Background: Formaldehyde levels were measured in 80 houses in the Latrobe Valley, Victoria, Australia. An association between exposure to formaldehyde and sensitization to common aeroallergens has been suggested from animal trials, but no epidemiologic studies have tested this hypothesis.
Methods: A total of 148 children 7-14 years of age were included in the study, 53 of whom were asthmatic. Formaldehyde measurements were performed on four occasions between March 1994 and February 1995 with passive samplers. A respiratory questionnaire was completed, and skin prick tests were performed.

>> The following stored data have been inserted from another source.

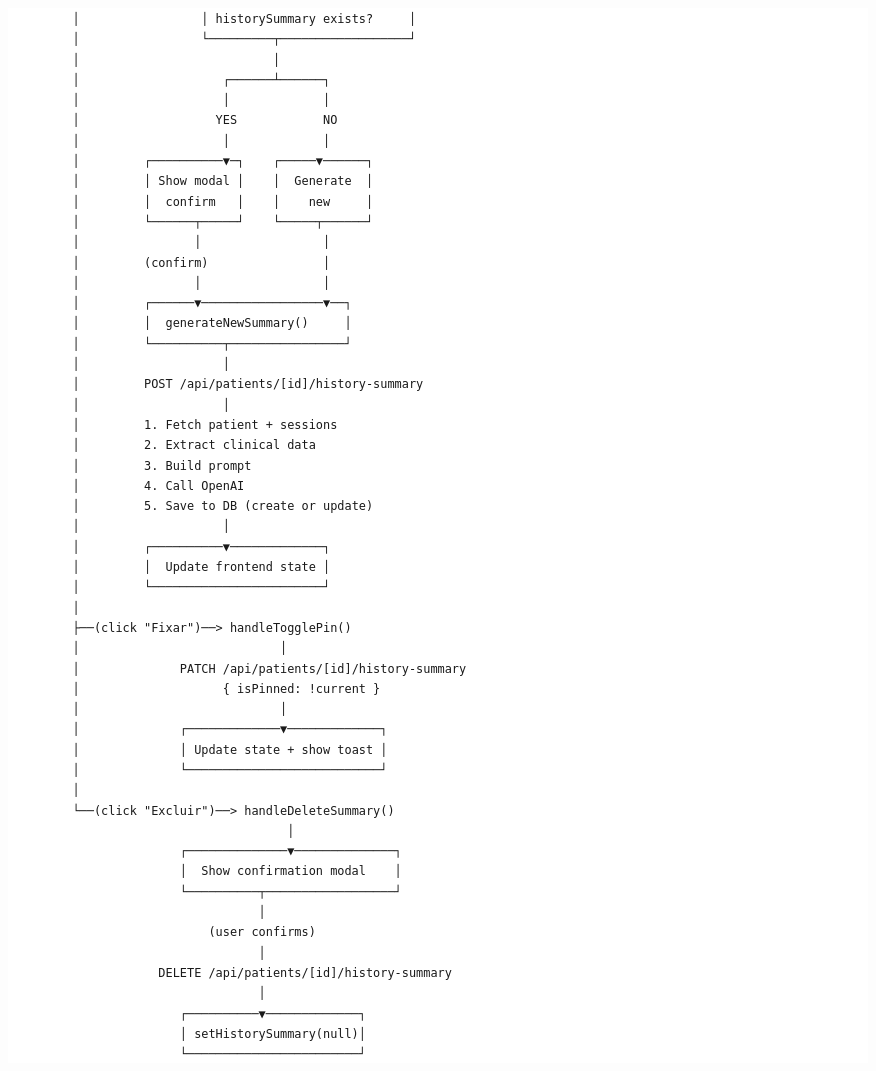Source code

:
 ```
         │                 │ historySummary exists?     │
         │                 └─────────┬──────────────────┘
         │                           │
         │                    ┌──────┴──────┐
         │                    │             │
         │                   YES            NO
         │                    │             │
         │         ┌──────────▼─┐    ┌─────▼──────┐
         │         │ Show modal │    │  Generate  │
         │         │  confirm   │    │    new     │
         │         └──────┬─────┘    └─────┬──────┘
         │                │                 │
         │         (confirm)                │
         │                │                 │
         │         ┌──────▼─────────────────▼──┐
         │         │  generateNewSummary()     │
         │         └──────────┬────────────────┘
         │                    │
         │         POST /api/patients/[id]/history-summary
         │                    │
         │         1. Fetch patient + sessions
         │         2. Extract clinical data
         │         3. Build prompt
         │         4. Call OpenAI
         │         5. Save to DB (create or update)
         │                    │
         │         ┌──────────▼─────────────┐
         │         │  Update frontend state │
         │         └────────────────────────┘
         │
         ├──(click "Fixar")──> handleTogglePin()
         │                            │
         │              PATCH /api/patients/[id]/history-summary
         │                    { isPinned: !current }
         │                            │
         │              ┌─────────────▼─────────────┐
         │              │ Update state + show toast │
         │              └───────────────────────────┘
         │
         └──(click "Excluir")──> handleDeleteSummary()
                                       │
                        ┌──────────────▼──────────────┐
                        │  Show confirmation modal    │
                        └──────────┬──────────────────┘
                                   │
                            (user confirms)
                                   │
                     DELETE /api/patients/[id]/history-summary
                                   │
                        ┌──────────▼─────────────┐
                        │ setHistorySummary(null)│
                        └────────────────────────┘
```
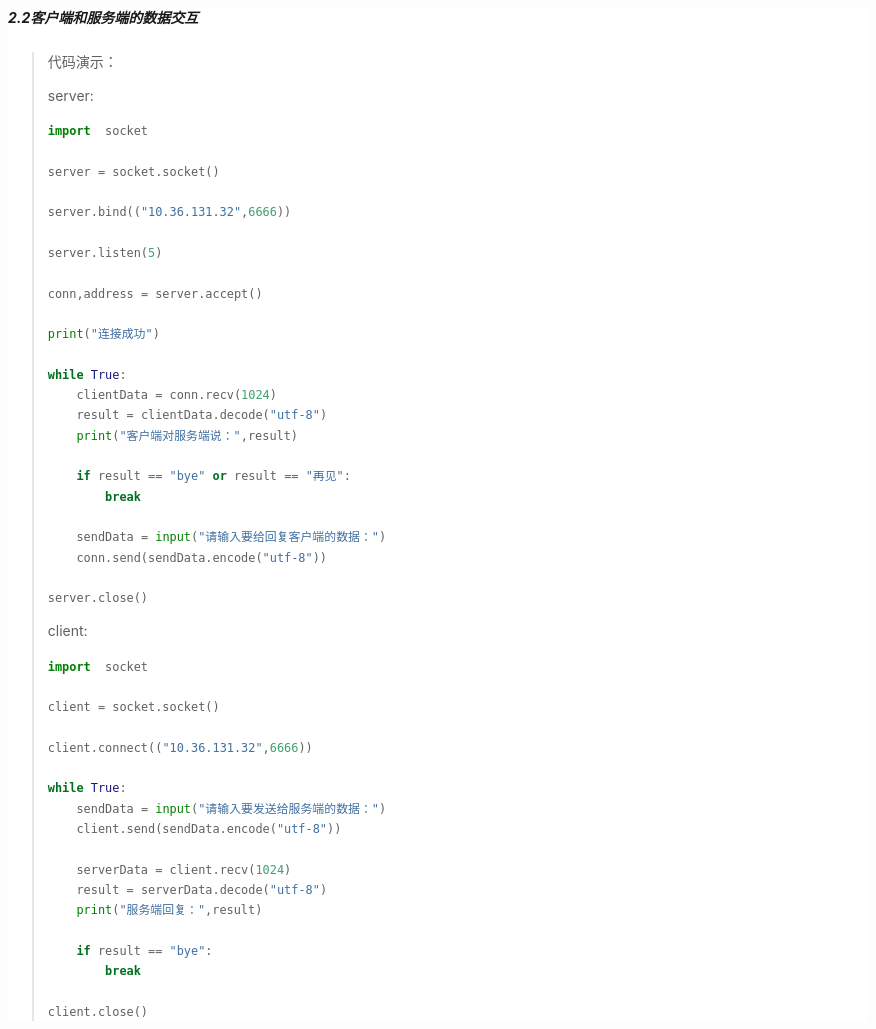 ##### 2.2客户端和服务端的数据交互

> 代码演示：
>
> server:
>
> ```Python
> import  socket
>
> server = socket.socket()
>
> server.bind(("10.36.131.32",6666))
>
> server.listen(5)
>
> conn,address = server.accept()
>
> print("连接成功")
>
> while True:
>     clientData = conn.recv(1024)
>     result = clientData.decode("utf-8")
>     print("客户端对服务端说：",result)
>
>     if result == "bye" or result == "再见":
>         break
>
>     sendData = input("请输入要给回复客户端的数据：")
>     conn.send(sendData.encode("utf-8"))
>
> server.close()
> ```
>
> client:
>
> ```Python
> import  socket
>
> client = socket.socket()
>
> client.connect(("10.36.131.32",6666))
>
> while True:
>     sendData = input("请输入要发送给服务端的数据：")
>     client.send(sendData.encode("utf-8"))
>
>     serverData = client.recv(1024)
>     result = serverData.decode("utf-8")
>     print("服务端回复：",result)
>
>     if result == "bye":
>         break
>
> client.close()
> ```
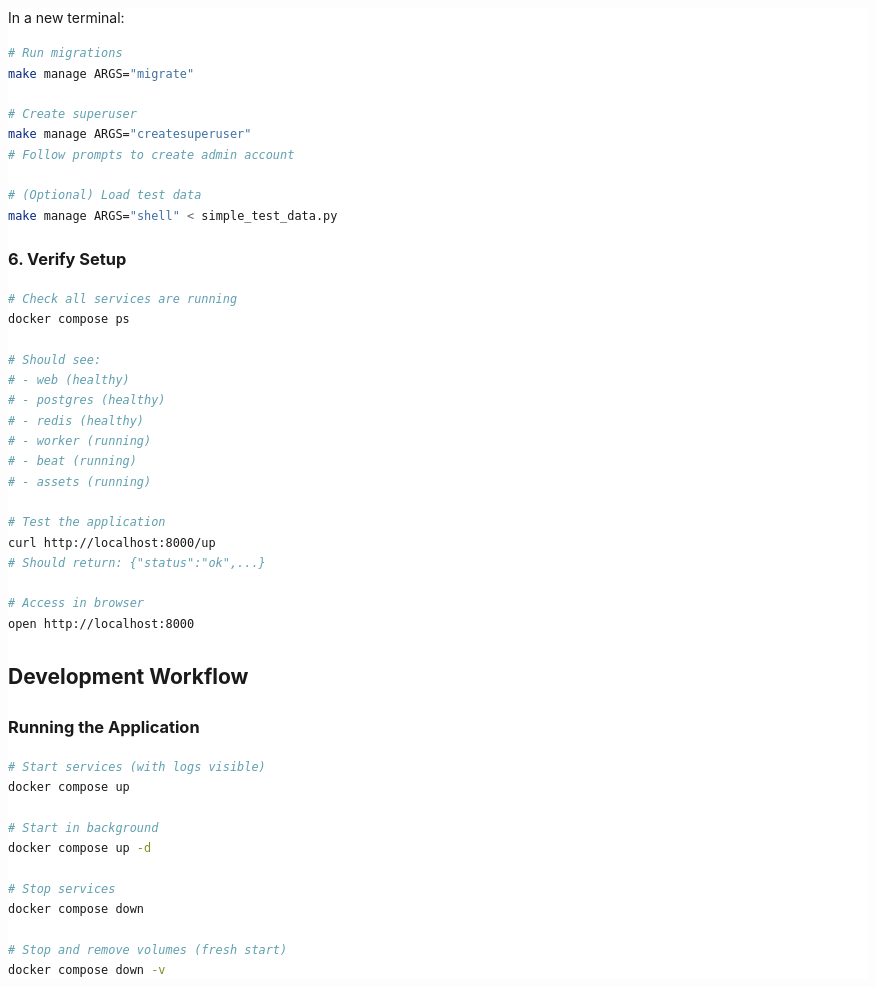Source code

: In a new terminal:

```bash
# Run migrations
make manage ARGS="migrate"

# Create superuser
make manage ARGS="createsuperuser"
# Follow prompts to create admin account

# (Optional) Load test data
make manage ARGS="shell" < simple_test_data.py
```

### 6. Verify Setup

```bash
# Check all services are running
docker compose ps

# Should see:
# - web (healthy)
# - postgres (healthy)
# - redis (healthy)
# - worker (running)
# - beat (running)
# - assets (running)

# Test the application
curl http://localhost:8000/up
# Should return: {"status":"ok",...}

# Access in browser
open http://localhost:8000
```

## Development Workflow

### Running the Application

```bash
# Start services (with logs visible)
docker compose up

# Start in background
docker compose up -d

# Stop services
docker compose down

# Stop and remove volumes (fresh start)
docker compose down -v
```
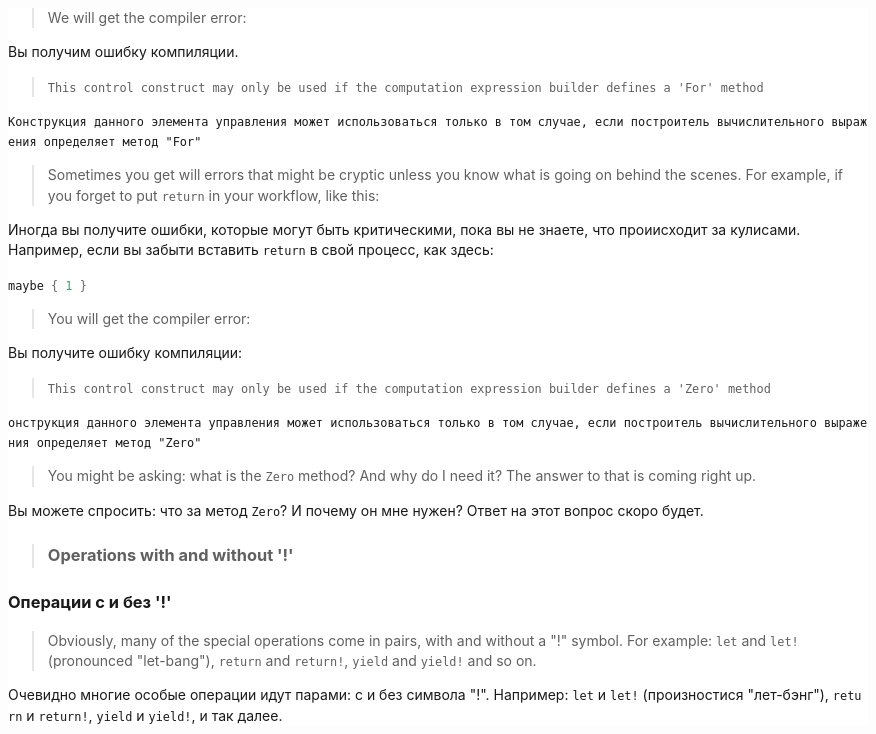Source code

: > We will get the compiler error:

Вы получим ошибку компиляции.

> ```text
> This control construct may only be used if the computation expression builder defines a 'For' method
> ```

```text
Конструкция данного элемента управления может использоваться только в том случае, если построитель вычислительного выражения определяет метод "For"
```

> Sometimes you get will errors that might be cryptic unless you know what is going on behind the scenes.
> For example, if you forget to put `return` in your workflow, like this:

Иногда вы получите ошибки, которые могут быть критическими, пока вы не знаете, что проиисходит за кулисами.
Например, если вы забыти вставить `return` в свой процесс, как здесь:

```fsharp
maybe { 1 }
```

> You will get the compiler error:

Вы получите ошибку компиляции:

> ```text
> This control construct may only be used if the computation expression builder defines a 'Zero' method
> ```

```text
онструкция данного элемента управления может использоваться только в том случае, если построитель вычислительного выражения определяет метод "Zero"
```

> You might be asking: what is the `Zero` method?
> And why do I need it?
> The answer to that is coming right up.

Вы можете спросить: что за метод `Zero`?
И почему он мне нужен?
Ответ на этот вопрос скоро будет.

> ### Operations with and without '!'

### Операции с и без '!'

> Obviously, many of the special operations come in pairs, with and without a "!" symbol.
> For example: `let` and `let!` (pronounced "let-bang"), `return` and `return!`, `yield` and `yield!` and so on.

Очевидно  многие особые операции идут парами: с и без символа "!".
Например: `let` и `let!` (произностися "лет-бэнг"), `return` и `return!`, `yield` и `yield!`, и так далее.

Results: The median indoor formaldehyde level was 15.8 microg/ m3(12.6ppb), with a maximum of 139 microg/m3 (111 ppb). There was an association between formaldehyde exposure and atopy, and the adjusted odds ratio was 1.40 (0.98-2.00, 95% CI) with an increase in bedroom formaldehyde levels of 10 microg/m3. Furthermore, more severe allergic sensitization was demonstrated with increasing formaldehyde exposure. On the other hand, there was no significant increase in the adjusted risk of asthma or respiratory symptoms with formaldehyde exposure. However, among children suffering from respiratory symptoms, more frequent symptoms were noted in those exposed to higher formaldehyde levels.
Conclusions: Low-level exposure to indoor formaldehyde may increase the risk of allergic sensitization to common aeroallergens in children.